ASSIGNMENT: Count the lines in the rows below that contain the string "time", treating uppercase and lowercase letters as different. Reply with the number alone.

*** SOURCE MATERIAL ***

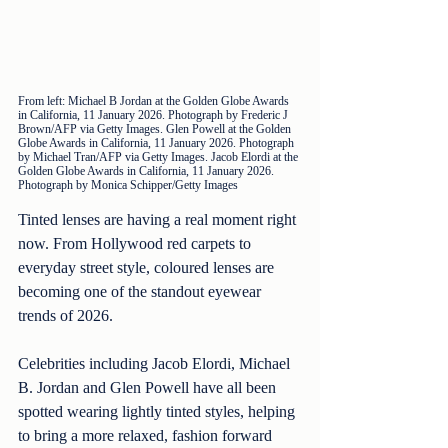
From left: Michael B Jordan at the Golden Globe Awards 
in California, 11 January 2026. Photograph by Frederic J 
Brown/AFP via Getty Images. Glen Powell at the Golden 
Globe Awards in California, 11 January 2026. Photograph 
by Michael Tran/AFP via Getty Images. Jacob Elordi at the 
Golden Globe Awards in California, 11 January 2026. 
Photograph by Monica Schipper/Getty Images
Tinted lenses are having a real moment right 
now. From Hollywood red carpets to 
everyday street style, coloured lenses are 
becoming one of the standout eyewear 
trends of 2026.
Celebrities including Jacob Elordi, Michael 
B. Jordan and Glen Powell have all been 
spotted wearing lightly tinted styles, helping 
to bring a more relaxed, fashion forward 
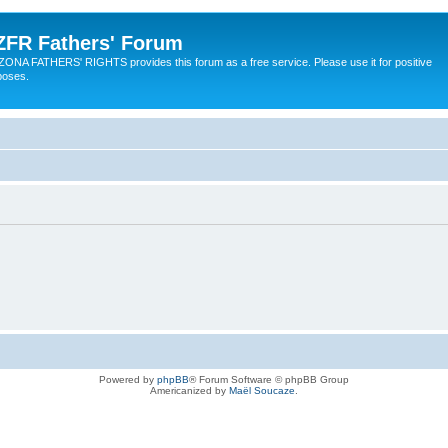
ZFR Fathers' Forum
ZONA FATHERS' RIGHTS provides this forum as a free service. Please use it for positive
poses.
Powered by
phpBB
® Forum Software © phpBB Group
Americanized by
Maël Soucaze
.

*** End of SOURCE MATERIAL ***
*** SOURCE MATERIAL ***

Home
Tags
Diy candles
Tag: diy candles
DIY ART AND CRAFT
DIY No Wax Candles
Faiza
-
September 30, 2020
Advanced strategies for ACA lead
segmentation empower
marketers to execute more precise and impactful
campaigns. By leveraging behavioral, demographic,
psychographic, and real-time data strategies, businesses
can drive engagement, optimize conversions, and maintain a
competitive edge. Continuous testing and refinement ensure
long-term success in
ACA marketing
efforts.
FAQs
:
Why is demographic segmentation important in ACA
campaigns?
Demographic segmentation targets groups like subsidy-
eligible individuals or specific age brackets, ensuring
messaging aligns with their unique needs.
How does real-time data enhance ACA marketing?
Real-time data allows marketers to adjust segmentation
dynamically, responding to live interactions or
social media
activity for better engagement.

*** End of SOURCE MATERIAL ***

YOUR RESPONSE: 3